Mario Sergio Conti
Além de deixar cartas e ensaios nos quais contou como a sua vida regrada o levou a uma obra subversiva, Freud foi muito bem biografado por Ernest Jones e Peter Gay. Já a psicanálise, com o passar dos anos, vem se retraindo na clínica e se dissipando na filosofia —dois movimentos que o teriam chateado bastante.
Há sentido, então, nesse tempo de depressão e de autoajuda, de retorno do religioso e de medicalização das almas, numa nova biografia do intelectual que disse que a religião é uma neurose obsessiva da humanidade?
Pois "Sigmund Freud", de Élisabeth Roudinesco (Zahar, 528 págs.), mostra que a sua obra e a sua vida ainda têm o que dizer ao presente. O livro pode dizer algo até ao Brasil da regressão iluminista, do golpe democrático desferido por pessoas racionais, interessadas apenas no bem público.
Analista que abandonou o ofício para se tornar historiadora, Élisabeth Roudinesco rastreou arquivos em busca dos temas freudianos que adquiriram maior relevância desde a sua morte, em 1939. A saber, as relações entre feminilidade e patriarcado; entre identidade judaica e nacionalismo; entre a sanidade do indivíduo e a social.
A amarrar todos os temas está o fio desencapado da política. Freud acompanhou a crise que provocou a ascensão do comunismo e do fascismo. Segundo Roudinesco, ele não os confundiu: "percebeu na revolução bolchevique um ideal revolucionário, enquanto tratava a barbárie nazista como uma regressão aos instintos mais assassinos da humanidade".

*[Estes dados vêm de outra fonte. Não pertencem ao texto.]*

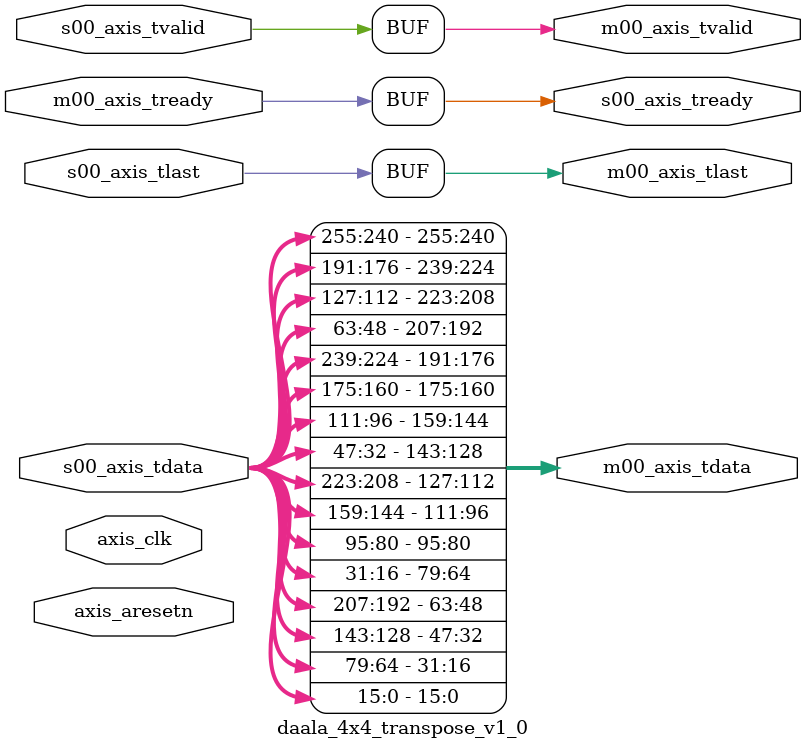
<source format=v>
module daala_4x4_transpose_v1_0 #
	(
		parameter integer C_S00_AXIS_TDATA_WIDTH	= 256,
		parameter integer C_M00_AXIS_TDATA_WIDTH	= 256
	)
	(
        input wire axis_clk,
        input wire axis_aresetn,
		output wire  s00_axis_tready,
		input wire [C_S00_AXIS_TDATA_WIDTH-1 : 0] s00_axis_tdata,
		input wire  s00_axis_tlast,
		input wire  s00_axis_tvalid,
		output wire  m00_axis_tvalid,
		output wire [C_M00_AXIS_TDATA_WIDTH-1 : 0] m00_axis_tdata,
		output wire  m00_axis_tlast,
		input wire  m00_axis_tready
	);
	assign s00_axis_tready = m00_axis_tready;
	assign m00_axis_tlast = s00_axis_tlast;
	assign m00_axis_tvalid = s00_axis_tvalid;
	assign m00_axis_tdata[( 0+1)*16-1: 0*16] = s00_axis_tdata[( 0+1)*16-1: 0*16];
	assign m00_axis_tdata[( 1+1)*16-1: 1*16] = s00_axis_tdata[( 4+1)*16-1: 4*16];
	assign m00_axis_tdata[( 2+1)*16-1: 2*16] = s00_axis_tdata[( 8+1)*16-1: 8*16];
	assign m00_axis_tdata[( 3+1)*16-1: 3*16] = s00_axis_tdata[(12+1)*16-1:12*16];
	assign m00_axis_tdata[( 4+1)*16-1: 4*16] = s00_axis_tdata[( 1+1)*16-1: 1*16];
	assign m00_axis_tdata[( 5+1)*16-1: 5*16] = s00_axis_tdata[( 5+1)*16-1: 5*16];
	assign m00_axis_tdata[( 6+1)*16-1: 6*16] = s00_axis_tdata[( 9+1)*16-1: 9*16];
	assign m00_axis_tdata[( 7+1)*16-1: 7*16] = s00_axis_tdata[(13+1)*16-1:13*16];
	assign m00_axis_tdata[( 8+1)*16-1: 8*16] = s00_axis_tdata[( 2+1)*16-1: 2*16];
	assign m00_axis_tdata[( 9+1)*16-1: 9*16] = s00_axis_tdata[( 6+1)*16-1: 6*16];
	assign m00_axis_tdata[(10+1)*16-1:10*16] = s00_axis_tdata[(10+1)*16-1:10*16];
	assign m00_axis_tdata[(11+1)*16-1:11*16] = s00_axis_tdata[(14+1)*16-1:14*16];
	assign m00_axis_tdata[(12+1)*16-1:12*16] = s00_axis_tdata[( 3+1)*16-1: 3*16];
	assign m00_axis_tdata[(13+1)*16-1:13*16] = s00_axis_tdata[( 7+1)*16-1: 7*16];
	assign m00_axis_tdata[(14+1)*16-1:14*16] = s00_axis_tdata[(11+1)*16-1:11*16];
	assign m00_axis_tdata[(15+1)*16-1:15*16] = s00_axis_tdata[(15+1)*16-1:15*16];
	endmodule
</source>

Por isso mesmo, a biógrafa se espanta com a sua relutância em encarar Hitler. Freud não pronunciava o nome dele, não leu "Mein Kampf", saiu de Viena na undécima hora. Mesmo em 11 de maio de 1933, quando Goebbels ordenou um auto da fé de 20 mil livros "judeus", continuou a ver no nazismo a expressão do antissemitismo recorrente.
Os livros de Marx foram queimados aos gritos de "contra a luta de classes e o materialismo"; os de Freud, com "contra a exaltação dos instintos e pelo enobrecimento da alma". Com um laivo de ironia, e até de otimismo, Freud comentou: "Que progresso fizemos. Na Idade Média, teriam me queimado; no presente, se contentam em queimar meus livros".

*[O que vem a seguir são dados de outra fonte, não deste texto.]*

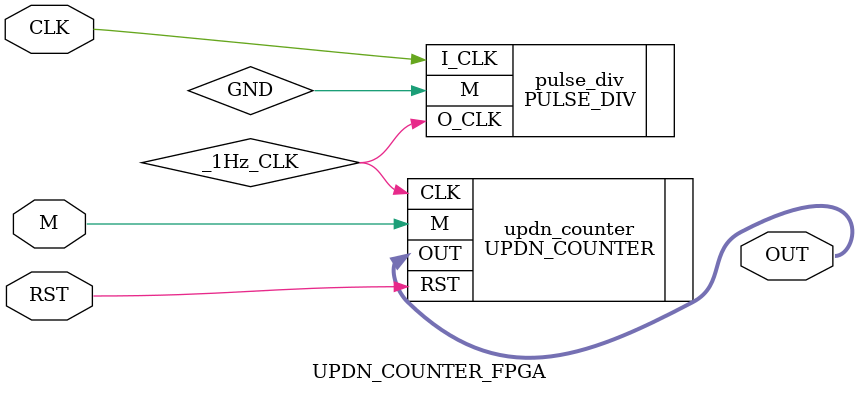
<source format=v>
`timescale 1ns / 1ps
`include "UPDN_COUNTER.v"
`include "PULSE_DIV.v"
module UPDN_COUNTER_FPGA(
	input CLK, 
	input RST,
	input M,
	output [3:0] OUT
);
    wire _1Hz_CLK;
    PULSE_DIV pulse_div(.I_CLK(CLK), .M(GND), .O_CLK(_1Hz_CLK));
    UPDN_COUNTER updn_counter(.CLK(_1Hz_CLK), .RST(RST), .OUT(OUT), .M(M));

endmodule

</source>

A ironia veio a se mostrar macabra. Com a anexação da Áustria, Freud conseguiu se exilar, em Londres. Quatro das suas irmãs, não. Sem que ele soubesse, mas com remorso por não ter conseguido que escapassem, as quatro octogenárias morreram, nos campos de Auschwitz, Treblinka e Theresienstadt.
Como foi fundo no estudo das ligações entre razão e barbárie, a ponto de ter criado o conceito de instinto de morte, Freud era um cético quanto ao progresso. Na hora da regressão real, contudo, acreditou mais nas luzes da razão do que na pulsão cega. Acreditou na cultura que gerou Kant, Mozart e Goethe –e no povo que elegeu Hitler.
Os que pelejam para derrubar a presidente nada têm a ver com o nazismo. Mas, nas franjas do seu movimento, o instinto de morte esteve sempre presente, da arregimentação virtual à avenida Paulista. O monstro dissemina ódio todos os dias na internet, sobretudo nos comentários apócrifos que, no entanto, formam a espinha dorsal de vários blogs.
As palavras que hoje são brandidas para atropelar a soberania popular e restringir a liberdade terão consequência. Palavras sempre geram atos. Já os atos antidemocráticos não geram democracia.